╔══
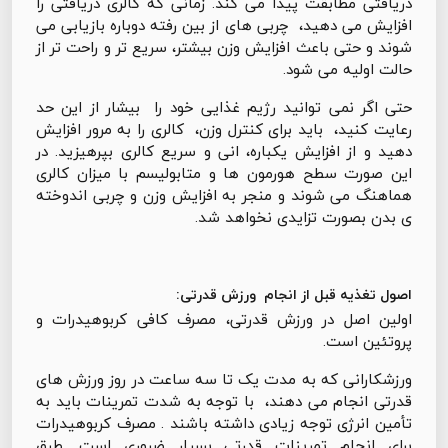
دریافتی مطابقت پیدا می کند. زمانی که کالری دریافتی را
افزایش می دهید، چربی های از بین رفته دوباره بازیابی می
شوند و حتی باعث افزایش وزن بیشتر، سریع تر و راحت تر از
حالت اولیه می شود.
حتی اگر نمی توانید رژیم غذایی خود را بیشار از این حد
رعایت کنید، باید برای کنترل وزن، کالری را به مرور افزایش
دهید و از افزایش یکباره، انی و سریع کالری بپرهیزید. در
این صورت سطح هورمون ها و متابولیسم با میزان کالری
هماهنگ می شوند و منجر به افزایش وزن و چربی اندوخته
ی بدن بصورت تزایدی نخواهد شد.
اصول تغذیه قبل از انجام ورزش قدرتی:
اولین اصل در ورزش قدرتی، مصرف کافی کربوهیدرات و
پروتئین است.
ورزشکارانی که به مدت یک تا سه ساعت در روز ورزش های
قدرتی انجام می دهند، با توجه به شدت تمرینات باید به
تأمین انرژی توجه زیادی داشته باشند . مصرف کربوهیدرات
برای انجام تمرینات قدرتی بسیار ضروری است. طبق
╚══
● Goal of the exercise
What lines above contain "باید"? Copy them out.

● Exercise answer
رعایت کنید، باید برای کنترل وزن، کالری را به مرور افزایش
قدرتی انجام می دهند، با توجه به شدت تمرینات باید به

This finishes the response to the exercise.